STILL DOING TIME is, in a sense, a baseball novel without the baseball. It is a sequel to Wanda Adams Fischer’s debut novel, Empty Seats, which featured Jimmy Bailey, an aspiring baseball player whose dream is to make it to the big time.
We begin in Boston in 1975. Jimmy is ending a prison sentence, having served four years for a murder he didn’t commit. Jimmy’s father, a baseball nut who gave up the game to raise a family, coached Jimmy—hoping he would go one better and become a professional. There are parallels here with any number of baseball novels, such as W.P. Kinsella’s Shoeless Joe. Unlike the protagonist of that famous work, however, Jimmy chose poorly, meaning he didn’t even get the alternative of family life—preferring instead to drink his life away among “bad company.” In a sense, Jimmy has become estranged from the sport that was his life; he talks about loving it again, and hopes it will reciprocate. Although Jimmy’s old baseball buddies Bobby Mangino and Bud Prescott are introduced into the novel during its second half, much of the narrative revolves around Jimmy’s cellmate Keeshon, who is brutally beaten as soon as Jimmy is paroled for a supposed homosexual relationship with him.
Among the novel’s plus points are a good structure and a keen ear for exposition. Fischer is attentive to function and motive; a deep familiarity with Boston and its districts adds verisimilitude. However, Fischer leans into melodrama at times, and the copious dialogue segues into soap opera at moments of drama—like when Jimmy’s prospective girlfriend Eileen discusses him (all aglow) with a friend, or Jimmy’s mother sees him for the first time since leaving prison: “Jimmy? Is it really you? It’s not a dream, is it? I’ve been dreaming you’d be back. Is this really happening?” The not infrequent use of anaphora tends in the same direction. Michael Dukakis’s insertion into the novel, though historically accurate—he was governor of Massachusetts in 1975—seems weirdly incongruous. Typesetting is also sometimes faulty, with a few punctuation and capitalization errors that take the sheen off an otherwise sleek presentation.

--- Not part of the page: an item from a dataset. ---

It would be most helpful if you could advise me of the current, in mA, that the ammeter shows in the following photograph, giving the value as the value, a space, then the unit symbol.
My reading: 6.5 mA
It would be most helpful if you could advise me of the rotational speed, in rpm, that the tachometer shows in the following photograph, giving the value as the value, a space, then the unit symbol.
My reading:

The prison scenes that begin the novel are a little more problematic. There is more than a touch of the white savior narrative about Jimmy helping his socioeconomically disadvantaged Black cellmate Keeshon to read, especially given the latter’s effusive thankfulness. Keeshon’s demeanor here seems ill-judged; lines such as “Oh, man, Jim, you changed my life. You been my frien’ and teacha. Don’t know what I’ll do when you gone” evoke several fairly unpleasant tropes about what used to be called race relations. Jimmy’s Harvard-educated sister Debbie goes through similar machinations, pulling strings at high levels to ease Keeshon’s way through the prison system—even referring to Keeshon as her “project” at one point. There is nothing in the novel that suggests this was done unkindly, but it does display a profound lack of understanding about racial sensitivities and mars an otherwise serviceable and diverting story.
Wanda Adams Fischer’s STILL DOING TIME is well structured and a diverting read.